Il résulte de ce qui précède, sans qu’il soit besoin de se prononcer sur les autres moyens de la requête, que la décision du 26 août 2025 refusant à M. A… un titre de séjour doit être annulée ainsi que, par voie de conséquence, les autres décisions du même jour portant obligation de quitter le territoire français sans délai, fixant le pays de destination et lui interdisant le retour sur le territoire français pour une durée de vingt-quatre mois.
Sur les conclusions à fin d’injonction et d’astreinte :
Eu égard au motif d’annulation, l’exécution du présent jugement n’implique pas que le préfet de la Seine-Saint-Denis délivre un titre de séjour au requérant. Le présent jugement implique seulement que le préfet procède au réexamen de la situation de M. A…. Par suite, il y a lieu d’enjoindre au préfet de la Seine-Saint-Denis, ou au préfet devenu territorialement compétent, d’y procéder dans un délai de quatre mois à compter de la notification du présent jugement et de délivrer à M. A…, dans l’attente, une autorisation provisoire de séjour.

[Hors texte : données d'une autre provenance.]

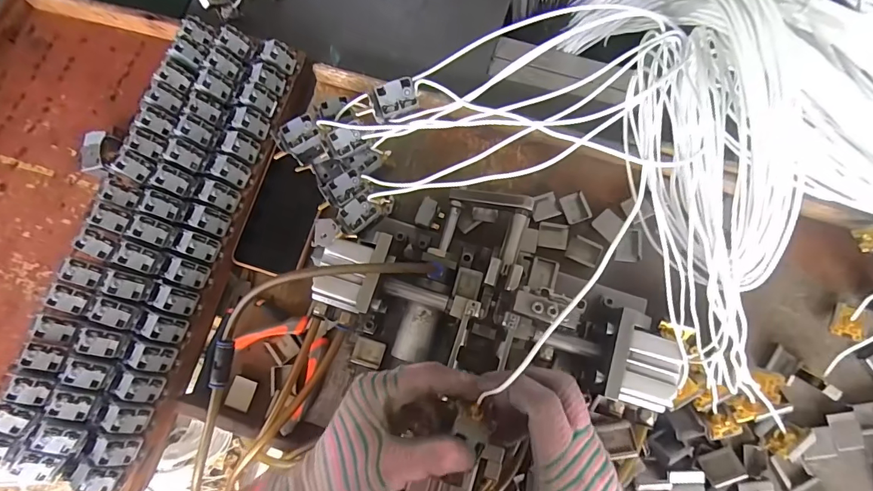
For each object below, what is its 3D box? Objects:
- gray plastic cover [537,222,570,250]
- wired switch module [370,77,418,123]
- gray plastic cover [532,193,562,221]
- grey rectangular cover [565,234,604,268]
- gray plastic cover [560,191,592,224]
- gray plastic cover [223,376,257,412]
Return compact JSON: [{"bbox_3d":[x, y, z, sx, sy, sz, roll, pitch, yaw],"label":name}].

Il n’y a pas lieu, en revanche, et dans les circonstances de l’espèce, d’assortir cette injonction d’une astreinte.
Sur les frais liés au litige :
M. A… ayant été admis au bénéfice de l’aide juridictionnelle provisoire, son avocate peut se prévaloir des dispositions de l’article 37 de la loi du 10 juillet 1991. En application de l’article L. 761-1 du code de justice administrative, il y a lieu de mettre à la charge de l’Etat la somme de 1 100 euros à verser à Me Debazac, avocate du requérant, sous réserve, d’une part, de l’admission définitive de ce dernier à l’aide juridictionnelle et, d’autre part, de la renonciation de son conseil à percevoir la part contributive de l’Etat.
D E C I D E :
Article 1er : M. A… est admis, à titre provisoire, au bénéfice de l’aide juridictionnelle.
Article 2 : L’arrêté du 26 août 2025 du préfet de la Seine-Saint-Denis est annulé.

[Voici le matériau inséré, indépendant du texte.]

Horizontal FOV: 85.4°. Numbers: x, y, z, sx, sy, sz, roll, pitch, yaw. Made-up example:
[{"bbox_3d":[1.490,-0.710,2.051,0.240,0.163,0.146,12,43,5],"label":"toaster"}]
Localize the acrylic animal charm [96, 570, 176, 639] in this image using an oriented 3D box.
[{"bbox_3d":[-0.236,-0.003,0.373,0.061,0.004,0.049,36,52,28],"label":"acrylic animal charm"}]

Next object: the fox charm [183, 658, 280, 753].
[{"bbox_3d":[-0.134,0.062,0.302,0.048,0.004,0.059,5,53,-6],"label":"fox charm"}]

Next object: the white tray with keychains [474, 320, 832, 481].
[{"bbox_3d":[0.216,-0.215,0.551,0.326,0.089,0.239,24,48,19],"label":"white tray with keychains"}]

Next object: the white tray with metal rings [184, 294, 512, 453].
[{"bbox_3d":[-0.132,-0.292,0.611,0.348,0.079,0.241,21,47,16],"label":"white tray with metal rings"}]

Article 3 : Il est enjoint au préfet de la Seine-Saint-Denis de réexaminer la situation de M. A… dans un délai de quatre mois à compter de la notification du présent jugement et de lui délivrer, dans l’attente, une autorisation provisoire de séjour.
Article 4 : Sous réserve que M. A… soit définitivement admis au bénéfice de l’aide juridictionnelle, et sous réserve que Me Debazac renonce à percevoir la somme correspondant à la part contributive de l’Etat, ce dernier versera à Me Debazac une somme de 1 100 euros au titre des frais non compris dans les dépens.

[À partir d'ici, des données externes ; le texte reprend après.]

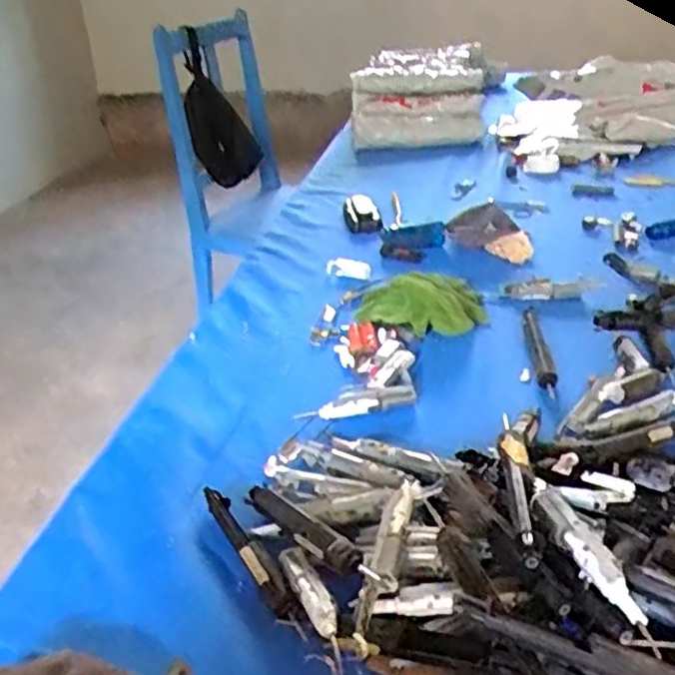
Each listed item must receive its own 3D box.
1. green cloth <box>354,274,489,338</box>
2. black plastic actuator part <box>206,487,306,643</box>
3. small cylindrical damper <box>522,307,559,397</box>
[{"bbox_3d":[0.097,-0.047,0.835,0.144,0.054,0.113,-1,32,7],"label":"green cloth"},{"bbox_3d":[-0.064,0.160,0.532,0.018,0.019,0.152,-20,35,-22],"label":"black plastic actuator part"},{"bbox_3d":[0.215,0.009,0.767,0.019,0.020,0.177,-2,32,6],"label":"small cylindrical damper"}]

Article 5 : Le surplus des conclusions de la requête est rejeté.
Article 6 : Le présent jugement sera notifié à M. B… A…, à Me Debazac et au préfet de la Seine-Saint-Denis.
Rendu public par mise à disposition au greffe, le 30 mars 2026.
La magistrate désignée,
N. Dupuy-Bardot
Le greffier,
Y. El MamouniLa République mande et ordonne au préfet de la Seine-Saint-Denis en ce qui le concerne ou à tous commissaires de justice à ce requis en ce qui concerne les voies de droit commun contre les parties privées, de pourvoir à l’exécution de la présente décision.